Washington Post Continues to Ignore Public's Mood in Virginia

October 4th, 2009 8:40 PM

Is being endorsed by the Washington Post a good thing for a liberal politician looking to win an election in Virginia?

Such is a question gubernatorial candidate Creigh Deeds (D) has got to be currently asking himself.

Having gotten the Post's blessing before the June primary, Deeds spent the entire summer letting the paper do his dirty work only to find himself losing a race that Democrats should easily have run away with.

In retrospect, Deeds should have smelled a rat in the very endorsement the Post penned in May:

Who is the best candidate for Northern Virginia?... In 18 years in the General Assembly, Mr.
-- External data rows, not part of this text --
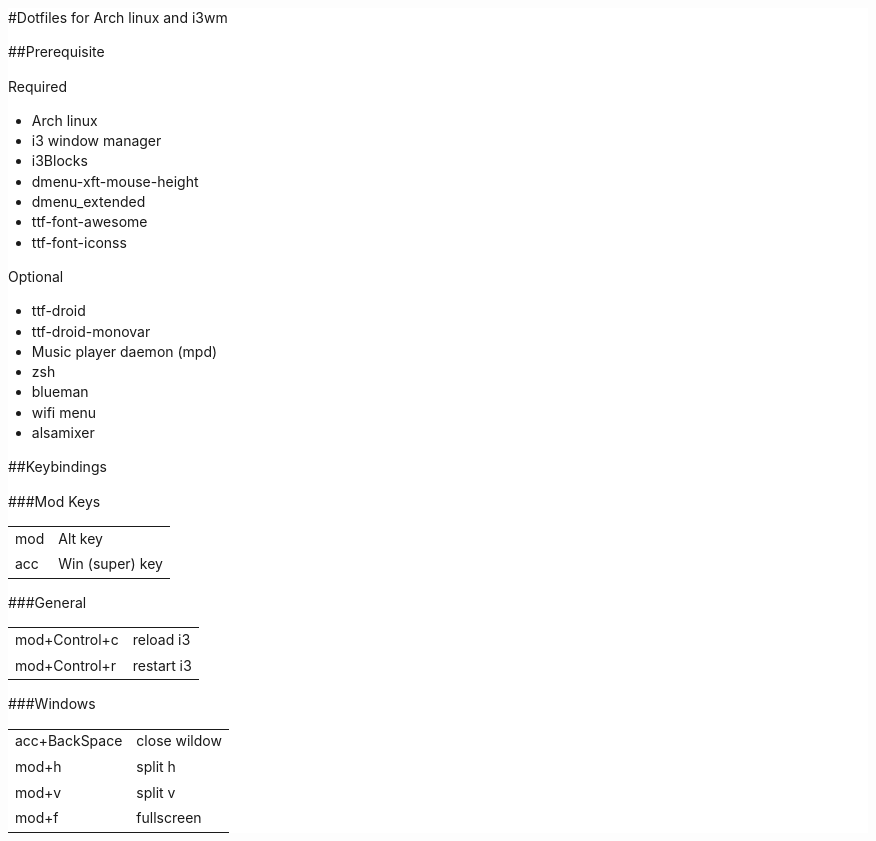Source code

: #Dotfiles for Arch linux and i3wm

##Prerequisite

Required
- Arch linux
- i3 window manager
- i3Blocks
- dmenu-xft-mouse-height
- dmenu_extended
- ttf-font-awesome
- ttf-font-iconss

Optional
- ttf-droid
- ttf-droid-monovar
- Music player daemon (mpd)
- zsh
- blueman
- wifi menu
- alsamixer


##Keybindings

###Mod Keys
<table>
<tr>
  <td>mod</td>
  <td>Alt key  </td>
</tr>
<tr>
  <td>acc</td>
  <td>Win (super) key</td>
</tr>
</table>

###General
<table>
<tr>
  <td>mod+Control+c</td>
  <td>reload i3</td>
</tr>
<tr>
  <td>mod+Control+r</td>
  <td>restart i3</td>
</tr>
</table>

###Windows
<table>
<tr>
  <td>acc+BackSpace</td>
  <td>close wildow</td>
</tr>
<tr>
  <td>mod+h</td>
  <td>split h</td>
</tr>
<tr>
  <td>mod+v</td>
  <td>split v</td>
</tr>
<tr>
  <td>mod+f</td>
  <td>fullscreen</td>
</tr>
Deeds has time and again supported measures that might be unpopular with his rural constituency but that are the right thing to do, for Northern Virginia and the state as a whole.

In other words, in the world of the Post, an out-of-touch official who ignores protests in Richmond to please friends inside the beltway is somehow a good thing.

Unfortunately, rural constituents were not amused.

Shocking, I know, but people in the backwoods of southern Virginia seem to be repelled by elitist politicians. In fact, the more they learned about Deeds, the faster he fell in polls. Small local papers noticed that his platform was too vague.

By August, Deeds was in serious trouble, prompting President Obama to campaign for him. Amazingly ignorant of local public sentiment, Obama was in Virginia - on stage with Deeds - when he told conservative critics to stop talking.

Perhaps he trusted the Post to predict how Virginians would react.

The paper soon realized the election was slipping away, so they jumped in to rescue Deeds.

Did they advise him to make a better platform? Admit he would need conservative votes?

Not so much.

Their strategy was simply to attack Republican contender Bob McDonnell. As NewsBusters reported, the Post launched an all-out assault in September.

Again the Post ignored the will of Virginians, and again it backfired.
 
During a campaign full of economic issues, the Post switched tactics to attack McDonnell's social conservatism. A decades-old college thesis he wrote about feminism became a pressing issue to reporters at the Post.

The "controversy" barely caused a sag in the polls, which the paper promoted in hopes it would continue.

But those darn rural voters could not be swayed.

As Election Day nears, thanks to Democrat elitism and the Post's bumbling assistance to his opponent, McDonnell is on path to steal an unlikely win. Yet despite cheerleading Deeds' popularity, the paper now can't be bothered to give McDonnell the same credit.

If this is the best the Post can do in representing Virginia, it's no wonder they can't keep customers.